Much has already been written about "Into the Abyss," Werner Herzog's humanistic gaze into the dark heart of capital punishment in a Texas town. But let me join in the chorus of effusive praise.
After intially seeing the movie in Toronto, I debated a while about the fact that the film surprisingly glosses over the dimensions and motivations of the central killer–a boyish man with a goofy smile. But "Into the Abyss" offers so many honest, uncensored interviews of loss and transformation that it doesn't seem to matter. And final testimony by a former death-house chief makes a more convincing argument against the death penalty than anything I've ever seen. Book-ended by discussions about rabbits and hummingbirds, it's Herzog's most profound meditation on death and life in years.

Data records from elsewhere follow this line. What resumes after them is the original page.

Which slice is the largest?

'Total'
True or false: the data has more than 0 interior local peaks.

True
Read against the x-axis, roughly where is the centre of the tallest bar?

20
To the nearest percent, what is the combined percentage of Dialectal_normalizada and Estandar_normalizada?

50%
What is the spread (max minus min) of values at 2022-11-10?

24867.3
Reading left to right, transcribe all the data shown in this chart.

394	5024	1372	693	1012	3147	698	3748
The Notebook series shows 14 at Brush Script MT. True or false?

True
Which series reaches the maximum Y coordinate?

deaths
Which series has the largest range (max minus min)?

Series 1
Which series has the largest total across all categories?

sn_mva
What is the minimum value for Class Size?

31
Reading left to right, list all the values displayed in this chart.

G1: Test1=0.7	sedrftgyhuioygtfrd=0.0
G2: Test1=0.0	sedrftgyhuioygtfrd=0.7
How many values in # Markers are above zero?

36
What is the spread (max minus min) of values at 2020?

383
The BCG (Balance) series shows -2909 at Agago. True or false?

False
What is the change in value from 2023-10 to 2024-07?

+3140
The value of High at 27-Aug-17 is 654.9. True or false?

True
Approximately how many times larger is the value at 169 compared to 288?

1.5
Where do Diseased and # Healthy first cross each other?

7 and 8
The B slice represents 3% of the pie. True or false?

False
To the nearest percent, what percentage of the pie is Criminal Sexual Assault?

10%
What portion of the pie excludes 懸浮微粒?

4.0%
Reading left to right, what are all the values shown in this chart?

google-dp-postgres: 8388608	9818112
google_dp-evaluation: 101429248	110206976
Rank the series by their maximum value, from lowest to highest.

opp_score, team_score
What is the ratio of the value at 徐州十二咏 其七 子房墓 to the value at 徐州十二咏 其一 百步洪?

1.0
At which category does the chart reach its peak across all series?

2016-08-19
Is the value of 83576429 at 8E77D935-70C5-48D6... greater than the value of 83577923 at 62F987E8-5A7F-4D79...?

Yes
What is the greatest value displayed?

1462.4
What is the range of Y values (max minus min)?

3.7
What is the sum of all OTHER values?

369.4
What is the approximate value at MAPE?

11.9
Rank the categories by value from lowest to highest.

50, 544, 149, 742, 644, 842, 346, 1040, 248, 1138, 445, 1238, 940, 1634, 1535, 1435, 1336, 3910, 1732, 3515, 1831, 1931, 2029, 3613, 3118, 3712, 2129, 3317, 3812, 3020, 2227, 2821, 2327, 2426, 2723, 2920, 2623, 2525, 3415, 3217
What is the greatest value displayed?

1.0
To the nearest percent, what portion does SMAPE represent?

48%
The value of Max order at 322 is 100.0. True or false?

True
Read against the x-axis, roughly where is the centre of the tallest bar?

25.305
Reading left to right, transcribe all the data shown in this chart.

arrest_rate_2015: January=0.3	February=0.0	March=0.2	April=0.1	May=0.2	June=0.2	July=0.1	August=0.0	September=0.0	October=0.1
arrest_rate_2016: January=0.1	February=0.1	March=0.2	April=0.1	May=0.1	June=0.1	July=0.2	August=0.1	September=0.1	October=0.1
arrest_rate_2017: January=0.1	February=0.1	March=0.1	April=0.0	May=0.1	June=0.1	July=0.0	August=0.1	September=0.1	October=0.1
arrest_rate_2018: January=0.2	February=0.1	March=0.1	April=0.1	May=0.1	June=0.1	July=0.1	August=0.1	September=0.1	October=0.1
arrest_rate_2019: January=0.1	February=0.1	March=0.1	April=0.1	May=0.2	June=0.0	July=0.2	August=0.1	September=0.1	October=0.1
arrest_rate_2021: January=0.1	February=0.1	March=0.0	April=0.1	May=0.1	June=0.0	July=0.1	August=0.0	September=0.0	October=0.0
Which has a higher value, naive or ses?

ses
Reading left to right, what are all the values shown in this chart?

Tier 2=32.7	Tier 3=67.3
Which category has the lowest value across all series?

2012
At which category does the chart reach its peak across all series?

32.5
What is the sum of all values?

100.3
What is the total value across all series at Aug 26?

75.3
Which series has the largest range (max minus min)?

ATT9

As I contemplate the film more, and plan on seeing it a second time after it opens in theaters Friday, I have to say it's important to realize that Herzog is not after questions of guilt or culpability, but rather, the legacy of the crime and the psyches of the perpetrators, the victims and both of their families.
It's hard to imagine a film about the death penalty getting sizable ticket sales in today's universe, but so far, the film has nearly unanimonus positive reviews–with only one dissenter, the L.A. Times' Betsey Sharkey so far–who claims the film's "understatement is ultimately its undoing," which I think misses the point, entirely. Herzog teases out powerful messages about survival, hope and regret in the most quiet pauses of his interviewees.